— ЗАДАНИЕ —
Отредактируйте отрывок о Модильяни ниже: перепишите всё от «Когда мы встретились, он» вниз до «под моими окнами.», заменив «жалюзи» на «занавески».

— ОТРЫВОК —
/---

Он говорил: «Les bijoux doivent être sauvages»[11](по поводу моих африканских бус) и рисовал меня в них. Водил меня смотреть le vieux Paris derriére le Panthéon[12]ночью при луне. Хорошо знал город, но все‑таки мы один раз заблудились. Он сказал: «J’ai oublié qu’il y a une île au milieu»[13]. Это он показал мне настоящий Париж.

По поводу Венеры Милосской говорил, что прекрасно сложенные женщины, которых стоит лепить и писать, всегда кажутся неуклюжими в платьях.

В дождик (в Париже часто дожди) Модильяни ходил с огромным очень старым черным зонтом. Мы иногда сидели под этим зонтом на скамейке в Люксембургском саду, шел теплый летний дождь, около дремал le vieux palais á l’Italienne[14], а мы в два голоса читали Верлена, которого хорошо помнили наизусть, и радовались, что помним одни и те же вещи.

Я читала в какой‑то американской монографии, что, вероятно, большое влияние на Модильяни оказала Беатриса X.[15], та самая, которая называет его «perle et pourceau»[16]. Могу и считаю необходимым засвидетельствовать, что ровно таким же просвещенным Модильяни был уже задолго до знакомства с Беатрисой X., т. е. в 10‑м году. И едва ли дама, которая называет великого художника поросенком, может кого‑нибудь просветить.

Люди старше нас показывали, по какой аллее Люксембургского сада Верлен, с оравой почитателей, из «своего кафе», где он ежедневно витийствовал, шел в «свой ресторан» обедать. Но в 1911 году по этой аллее шел не Верлен, а высокий господин в безукоризненном сюртуке, в цилиндре, с ленточкой «Почетного легиона»,– а соседи шептались: «Анри де Ренье!»

Для нас обоих это имя никак не звучало. Об Анатоле Франсе Модильяни (как, впрочем, и другие просвещенные парижане) не хотел и слышать. Радовался, что и я его тоже не любила. А Верлен в Люксембургском саду существовал только в виде памятника, который был открыт в том же году. Да, про Гюго Модильяни просто сказал: «Mais Hugo – c’est déclamatoire?»[17]

* * *

Как‑то раз мы, вероятно, плохо сговорились, и я, зайдя за Модильяни, не застала его и решила подождать его несколько минут. У меня в руках была охапка красных роз. Окно над запертыми воротами мастерской было открыто. Я, от нечего делать, стала бросать в мастерскую цветы. Не дождавшись Модильяни, я ушла.

Когда мы встретились, он выразил недоумение, как я могла попасть в запертую комнату, когда ключ был у него. Я объяснила, как было дело. «Не может быть – они так красиво лежали...»

Модильяни любил ночами бродить по Парижу, и часто, за слышав его шаги в сонной тишине улицы, я подходила к окну и сквозь жалюзи следила за его тенью, медлившей под моими окнами.

\---

— ИСХОДНЫЕ ЗАПИСИ —

/---

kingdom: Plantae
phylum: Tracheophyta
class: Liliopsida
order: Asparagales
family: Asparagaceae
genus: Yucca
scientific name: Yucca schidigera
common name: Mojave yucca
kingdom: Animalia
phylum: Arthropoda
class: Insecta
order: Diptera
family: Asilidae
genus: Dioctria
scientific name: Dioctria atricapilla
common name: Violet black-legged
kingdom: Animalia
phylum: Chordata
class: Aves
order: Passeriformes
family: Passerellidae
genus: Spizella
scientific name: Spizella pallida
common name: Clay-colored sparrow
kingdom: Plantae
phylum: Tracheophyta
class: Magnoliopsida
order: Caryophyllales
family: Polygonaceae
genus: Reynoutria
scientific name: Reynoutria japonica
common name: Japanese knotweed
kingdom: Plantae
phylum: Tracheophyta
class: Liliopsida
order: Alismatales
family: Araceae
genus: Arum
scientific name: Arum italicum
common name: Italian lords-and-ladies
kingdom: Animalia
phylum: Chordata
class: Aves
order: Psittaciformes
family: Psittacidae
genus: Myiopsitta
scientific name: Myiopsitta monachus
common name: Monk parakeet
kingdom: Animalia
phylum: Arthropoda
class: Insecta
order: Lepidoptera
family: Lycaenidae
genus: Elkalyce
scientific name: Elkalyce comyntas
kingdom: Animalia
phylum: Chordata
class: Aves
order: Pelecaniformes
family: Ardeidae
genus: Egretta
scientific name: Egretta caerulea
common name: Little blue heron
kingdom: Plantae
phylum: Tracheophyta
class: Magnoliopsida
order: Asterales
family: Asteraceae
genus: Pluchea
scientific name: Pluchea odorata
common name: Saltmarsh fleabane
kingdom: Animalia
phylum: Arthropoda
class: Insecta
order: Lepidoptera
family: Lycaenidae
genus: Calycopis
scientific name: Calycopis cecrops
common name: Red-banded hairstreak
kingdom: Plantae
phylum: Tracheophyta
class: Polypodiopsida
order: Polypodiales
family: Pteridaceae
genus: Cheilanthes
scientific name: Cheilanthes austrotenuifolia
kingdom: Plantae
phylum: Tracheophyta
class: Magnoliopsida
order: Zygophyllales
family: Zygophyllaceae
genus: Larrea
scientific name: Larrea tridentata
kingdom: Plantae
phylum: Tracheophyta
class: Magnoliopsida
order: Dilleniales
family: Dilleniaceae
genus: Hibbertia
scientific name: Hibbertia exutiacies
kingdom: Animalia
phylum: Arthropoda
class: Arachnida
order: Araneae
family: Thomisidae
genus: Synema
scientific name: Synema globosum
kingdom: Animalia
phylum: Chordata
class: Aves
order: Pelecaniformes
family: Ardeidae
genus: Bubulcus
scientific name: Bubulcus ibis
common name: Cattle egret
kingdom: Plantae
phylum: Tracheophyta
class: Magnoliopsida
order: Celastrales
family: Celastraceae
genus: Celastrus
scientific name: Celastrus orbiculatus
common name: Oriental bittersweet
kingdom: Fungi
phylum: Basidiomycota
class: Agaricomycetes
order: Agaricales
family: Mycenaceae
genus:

\---

— РЕШЕНИЕ ЗАДАНИЯ —
Когда мы встретились, он выразил недоумение, как я могла попасть в запертую комнату, когда ключ был у него. Я объяснила, как было дело. «Не может быть – они так красиво лежали...»

Модильяни любил ночами бродить по Парижу, и часто, за слышав его шаги в сонной тишине улицы, я подходила к окну и сквозь занавески следила за его тенью, медлившей под моими окнами.